According to Matt ‘K3O’ Paoletti, Valorant’s senior anti-cheat analyst, reports from players that encounter cheaters in their matches are “at an all-time low”. As well as praising the competitive integrity of the Valorant Champions Tour, K3O says that reports from players in Valorant ranked matches have “been trending downwards” to the point where they are at “the lowest they’ve ever been”.

While K3O acknowledges that there have been spikes in reports in some geographical regions as Valorant’s popularity spreads, Riot’s efforts in improving Vanguard means that the overall trajectory for cheating reports worldwide is on the decline.
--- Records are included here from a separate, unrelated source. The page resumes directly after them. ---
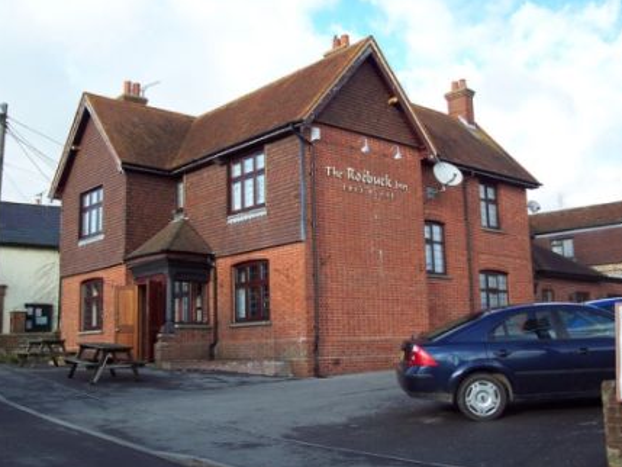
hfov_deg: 46.8
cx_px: 313
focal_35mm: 40
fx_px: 719
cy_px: 235
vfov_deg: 36.0
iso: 100
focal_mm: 8
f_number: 3.4
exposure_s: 1/250
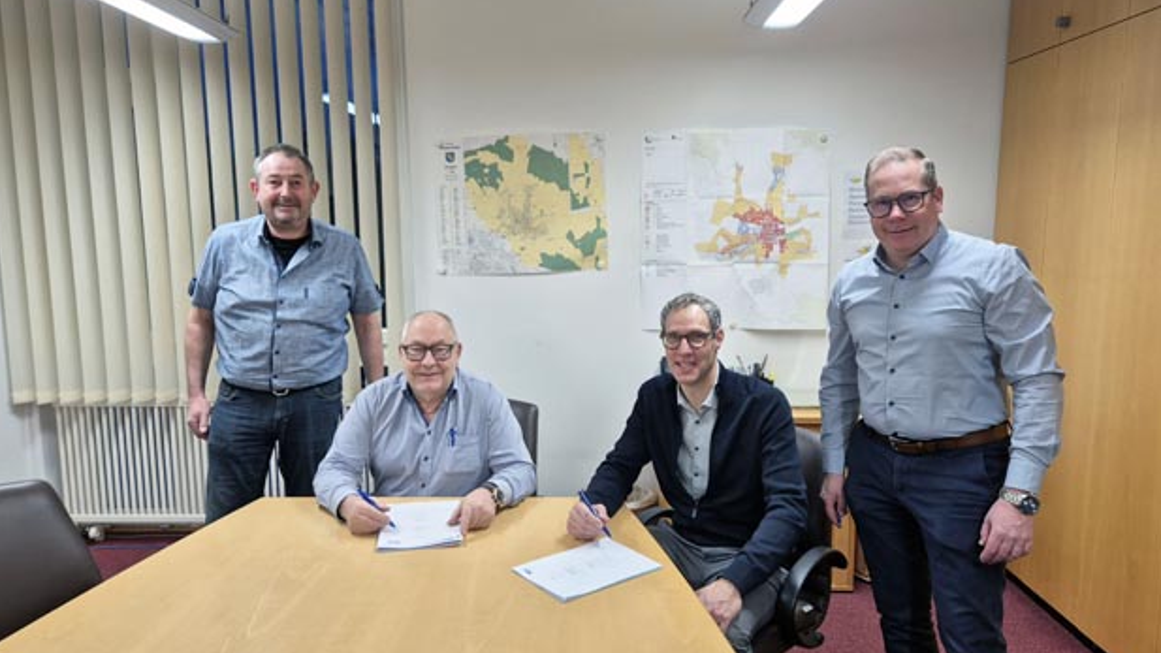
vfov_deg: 44.4
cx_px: 566
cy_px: 339
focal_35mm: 26
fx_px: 800
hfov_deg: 71.9
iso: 64
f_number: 1.8
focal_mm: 5.4
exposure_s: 1/100
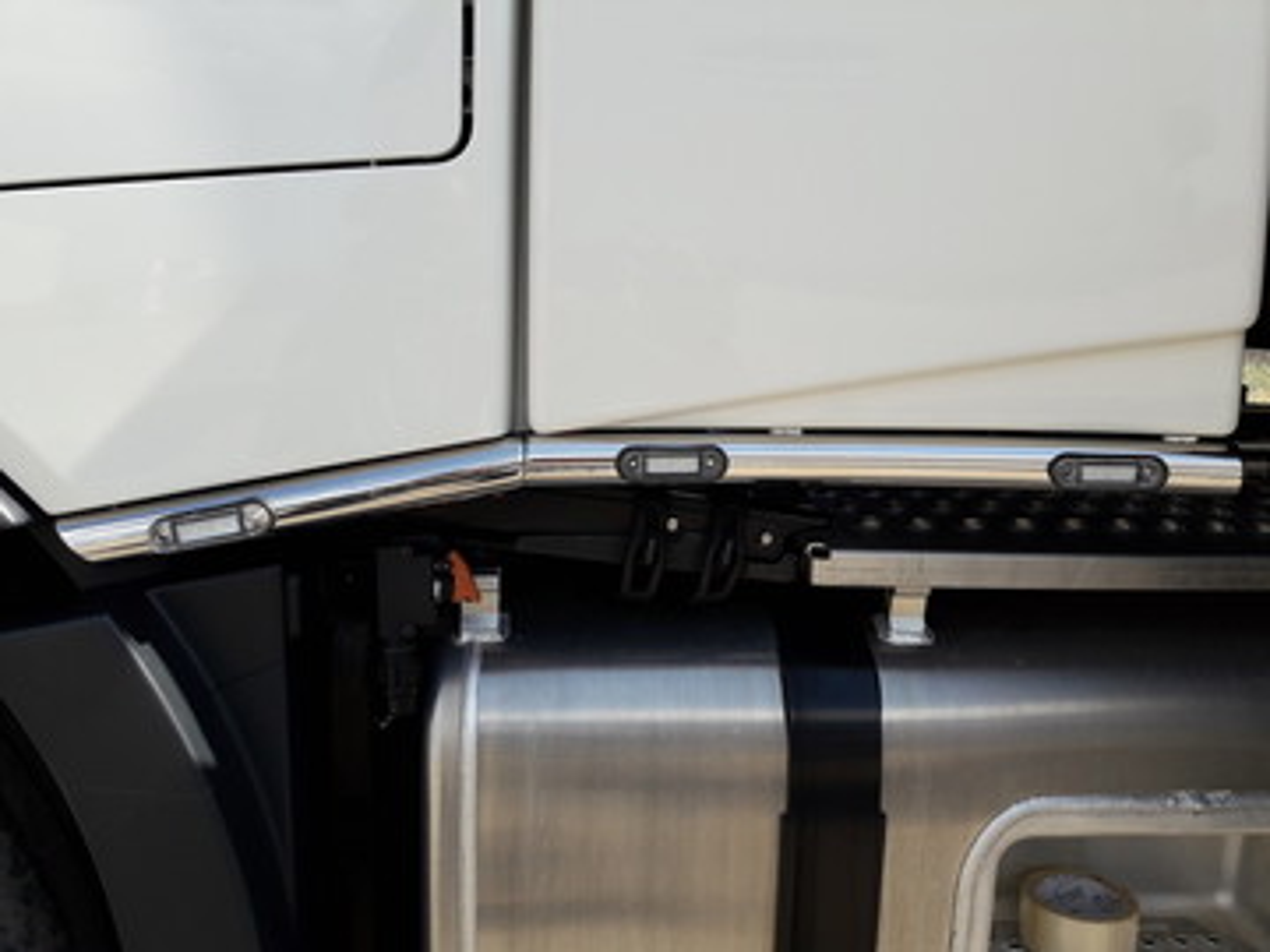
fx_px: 1027
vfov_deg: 49.7
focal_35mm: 28
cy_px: 476
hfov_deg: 63.4
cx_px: 635
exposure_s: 1/829
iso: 40
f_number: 1.9
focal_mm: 3.7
“Certain regions saw spikes in report rates, but through additional investigation and intelligence efforts, as well as continual improvements to Vanguard, we’ve been able to negate these spikes and keep competitive integrity globally strong,” K3O says.

He also explains that the biggest threats to competitive integrity recently have been an increased popularity in external hardware cheats, cheat providers becoming more clued up on machine learning, and “cheaters boosting other players by duoing with them, knowing that their account would get banned but the boostee would keep the ill-gotten gains.” However, K3O says his team has always been “a few steps ahead.”

You can check out K3O’s full competitive integrity breakdown here.

With other free-to-play FPS titles looking to up their efforts in booting cheaters off their servers (a certain battle royale starting with ‘W’ springs to mind), it looks like Valorant is certainly the bar to aim for if you want to make competitive integrity a top priority.